Written task ::
Update the material below by swapping each "developed" for "edited" and leaving the rest as it is. Leave the pictures out of your version.

_____

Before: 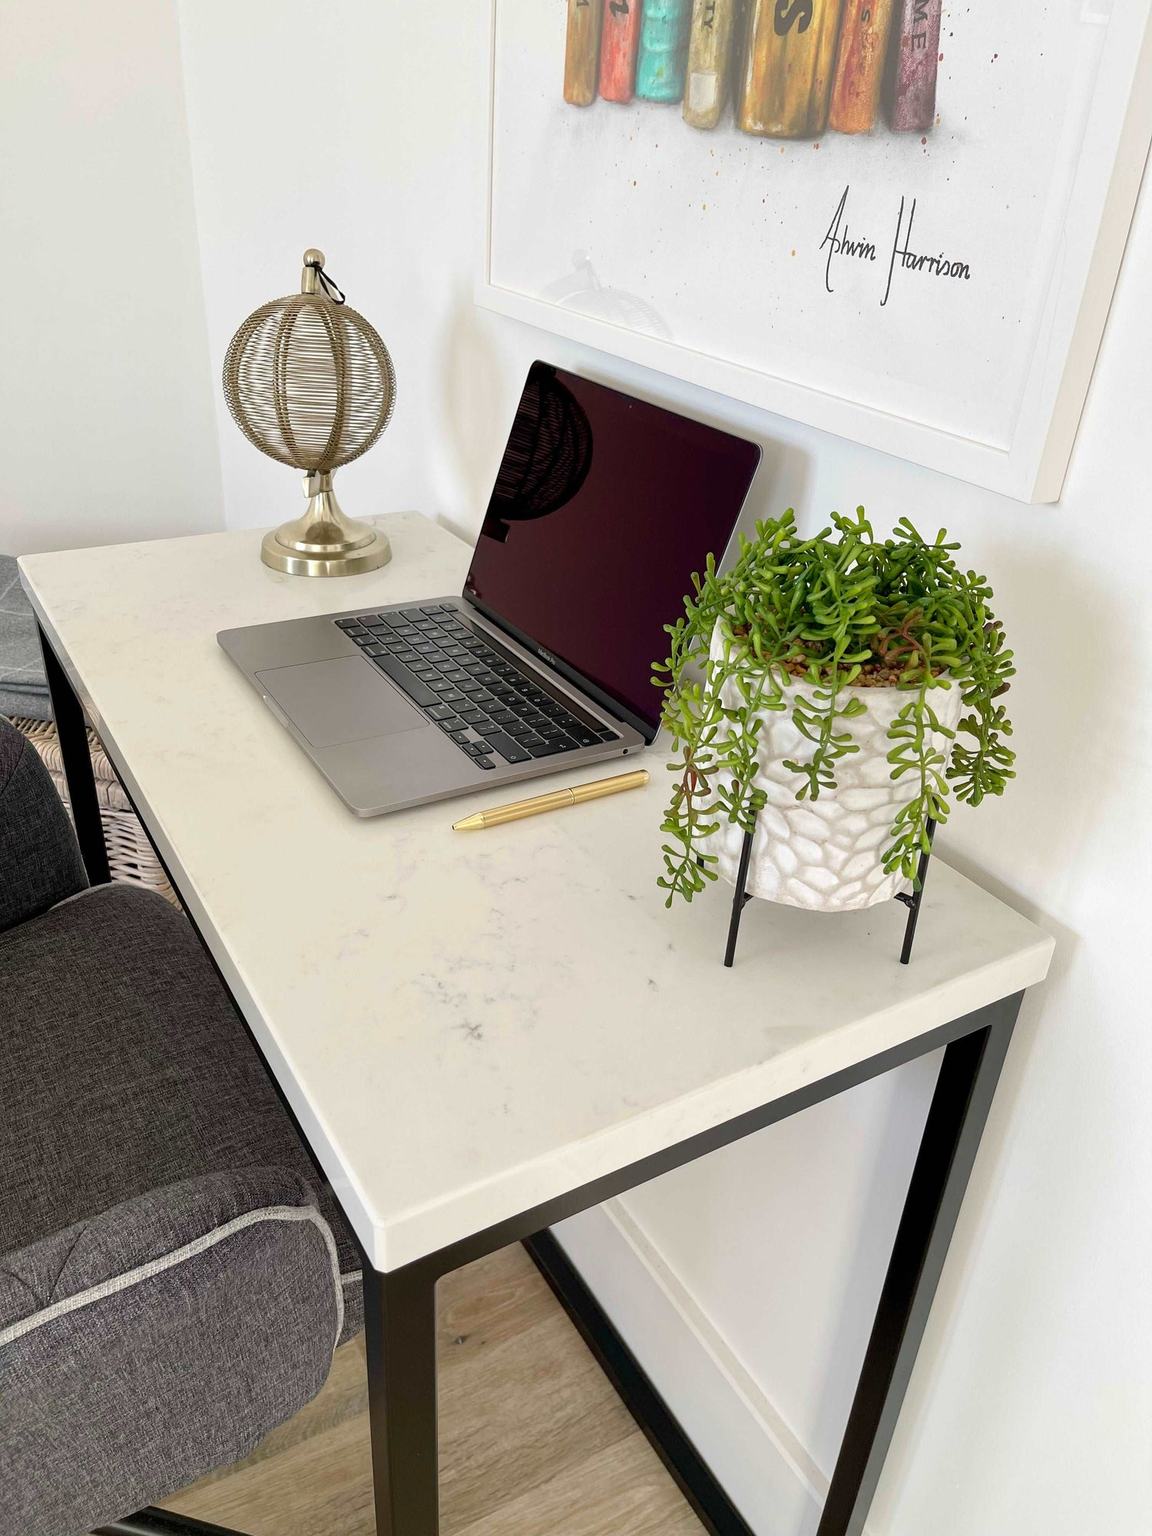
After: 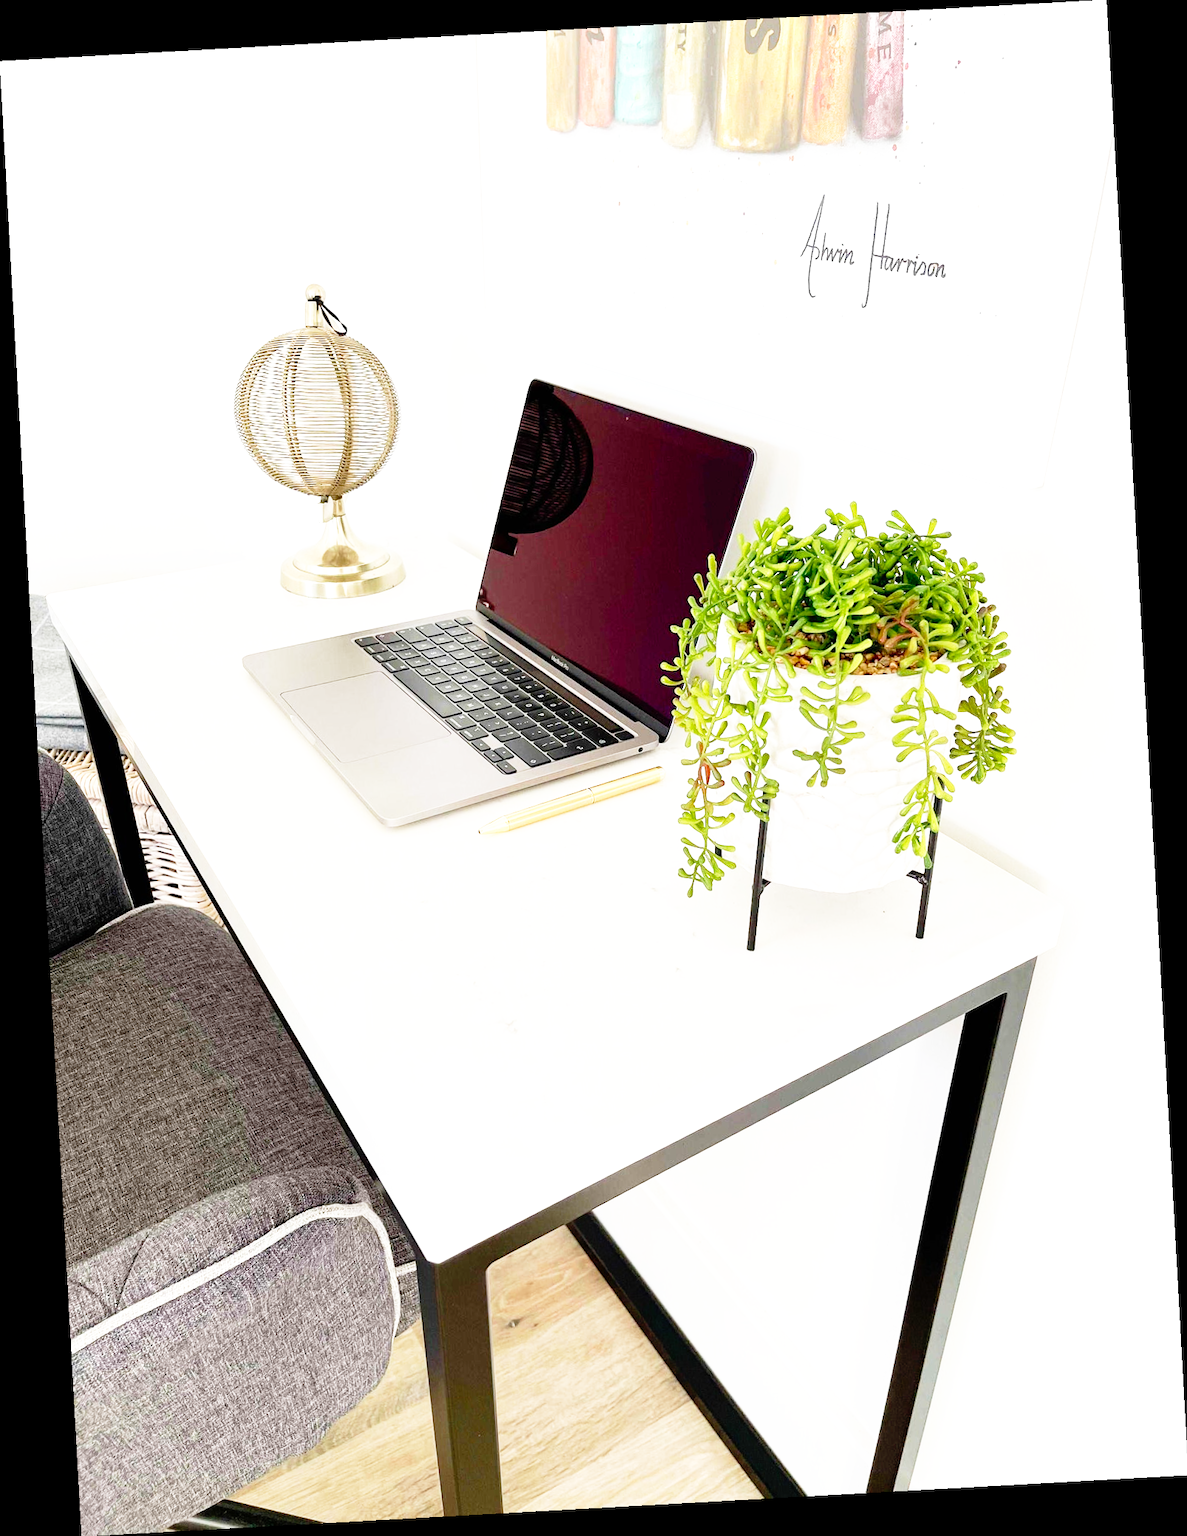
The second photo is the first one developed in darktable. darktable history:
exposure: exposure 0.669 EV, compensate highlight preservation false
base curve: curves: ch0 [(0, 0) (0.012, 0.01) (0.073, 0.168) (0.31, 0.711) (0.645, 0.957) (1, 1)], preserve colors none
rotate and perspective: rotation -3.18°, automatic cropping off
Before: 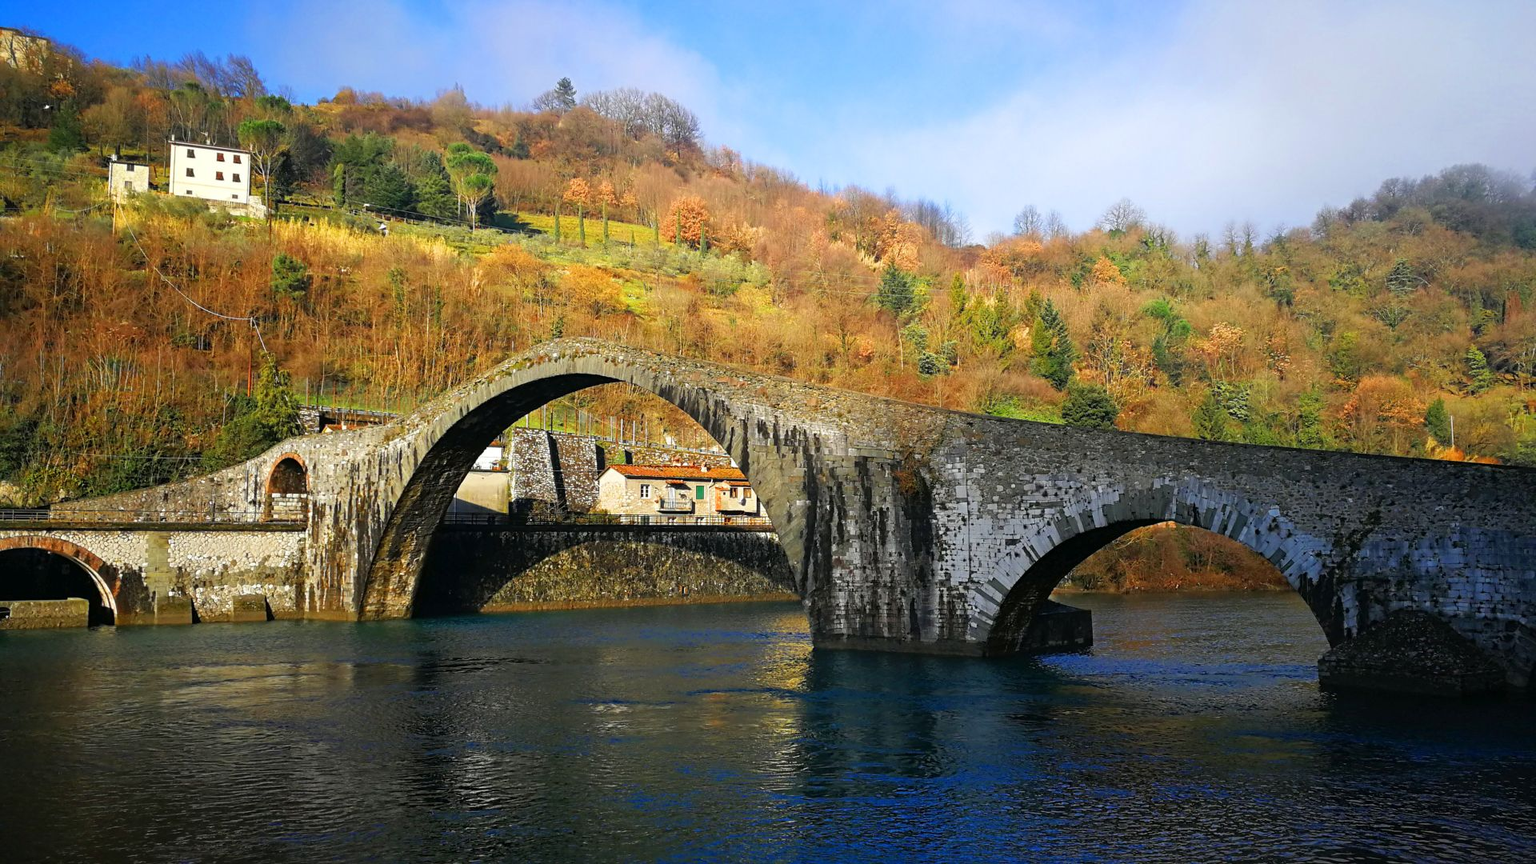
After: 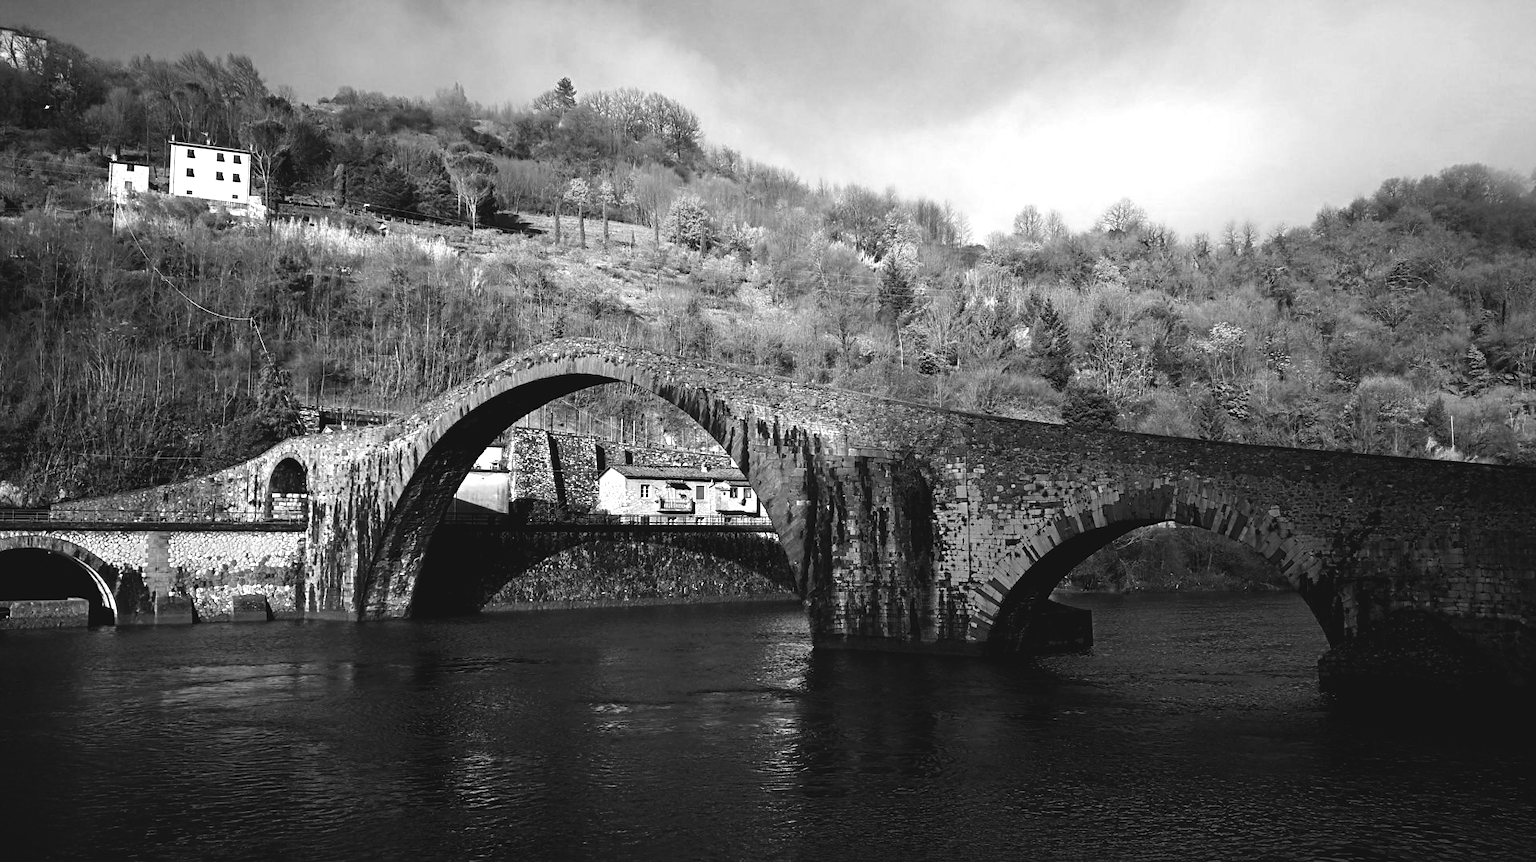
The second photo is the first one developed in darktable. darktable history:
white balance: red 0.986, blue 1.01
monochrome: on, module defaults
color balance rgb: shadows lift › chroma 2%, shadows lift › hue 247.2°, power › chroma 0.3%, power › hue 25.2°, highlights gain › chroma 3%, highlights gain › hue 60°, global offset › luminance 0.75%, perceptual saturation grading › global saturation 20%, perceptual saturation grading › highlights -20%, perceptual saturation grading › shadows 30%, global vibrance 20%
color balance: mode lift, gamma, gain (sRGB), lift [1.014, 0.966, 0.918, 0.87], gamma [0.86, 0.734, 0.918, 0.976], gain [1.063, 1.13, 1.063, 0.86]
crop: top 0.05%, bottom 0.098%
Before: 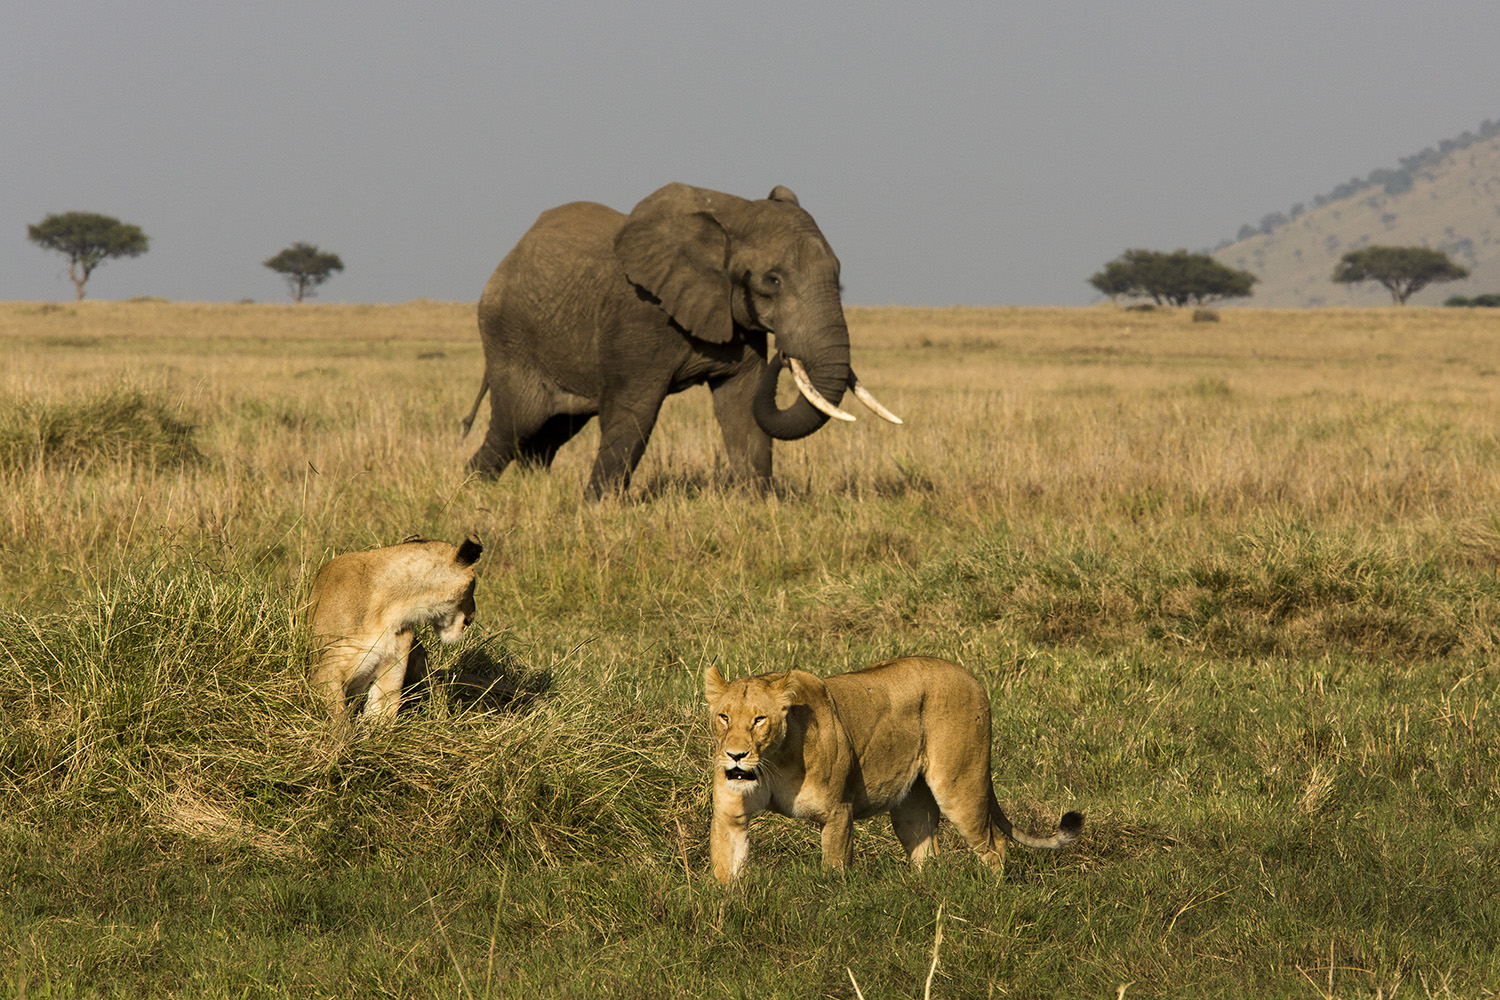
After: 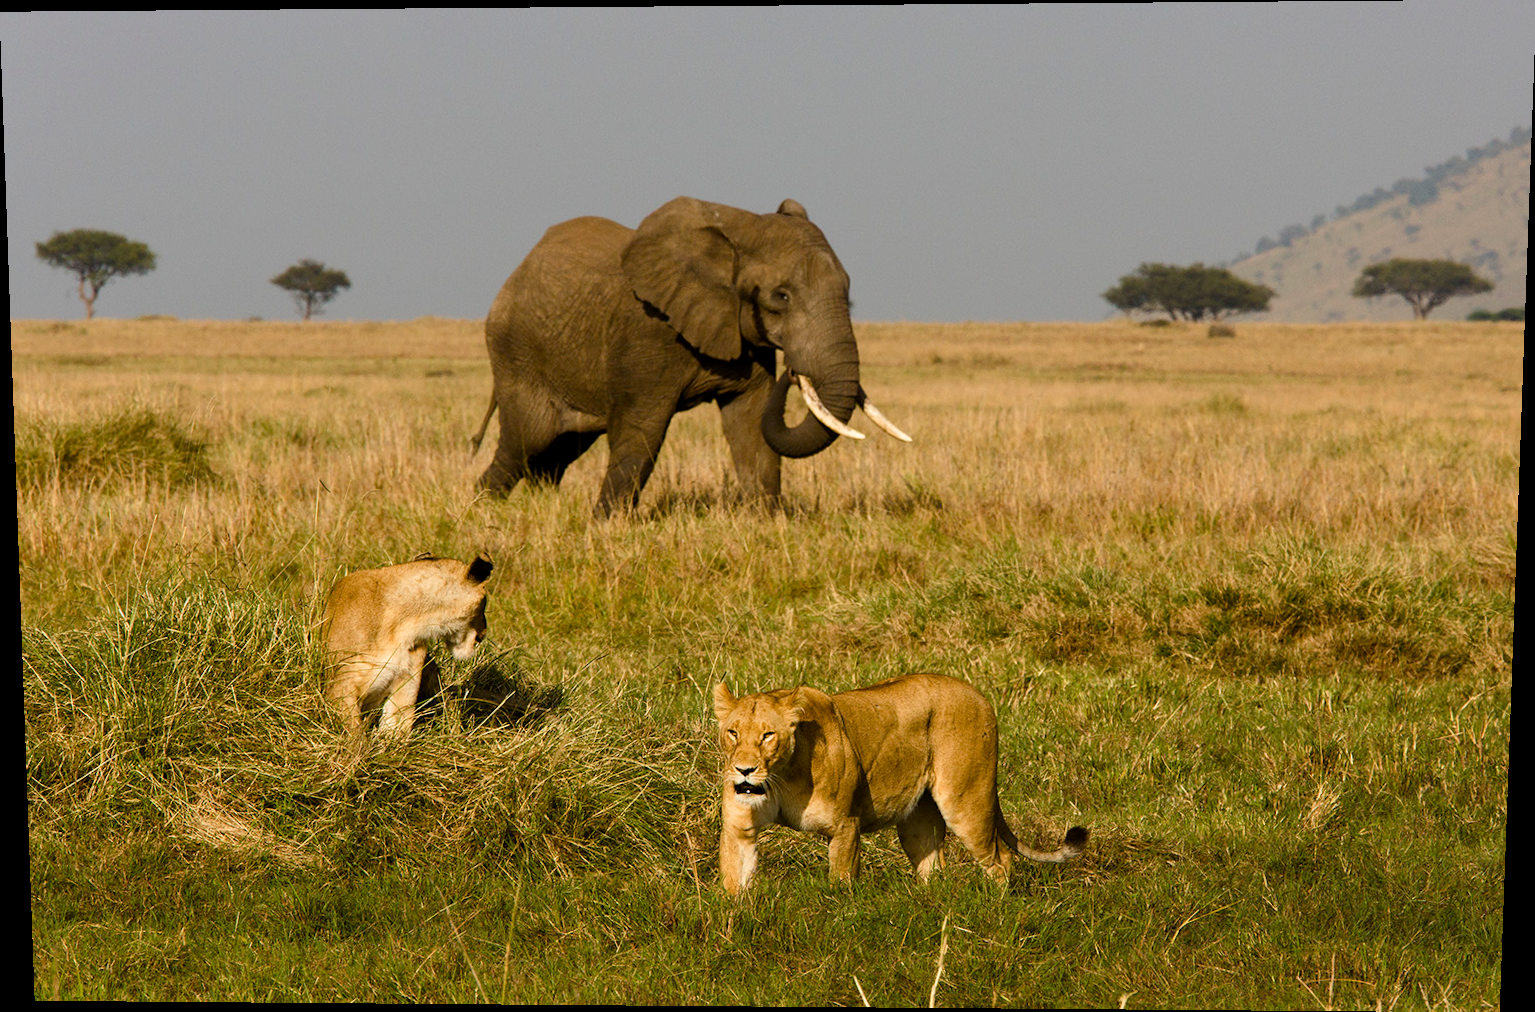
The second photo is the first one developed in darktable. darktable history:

_____

Exercise solution ::
Before: 
After: 
The second photo is the first one edited in darktable. darktable history:
exposure: exposure 0.669 EV, compensate highlight preservation false
base curve: curves: ch0 [(0, 0) (0.012, 0.01) (0.073, 0.168) (0.31, 0.711) (0.645, 0.957) (1, 1)], preserve colors none
rotate and perspective: rotation -3.18°, automatic cropping off
Before: 
After: 
The second photo is the first one edited in darktable. darktable history:
white balance: red 0.986, blue 1.01
monochrome: on, module defaults
color balance rgb: shadows lift › chroma 2%, shadows lift › hue 247.2°, power › chroma 0.3%, power › hue 25.2°, highlights gain › chroma 3%, highlights gain › hue 60°, global offset › luminance 0.75%, perceptual saturation grading › global saturation 20%, perceptual saturation grading › highlights -20%, perceptual saturation grading › shadows 30%, global vibrance 20%
color balance: mode lift, gamma, gain (sRGB), lift [1.014, 0.966, 0.918, 0.87], gamma [0.86, 0.734, 0.918, 0.976], gain [1.063, 1.13, 1.063, 0.86]
crop: top 0.05%, bottom 0.098%
Before: 
After: 
The second photo is the first one edited in darktable. darktable history:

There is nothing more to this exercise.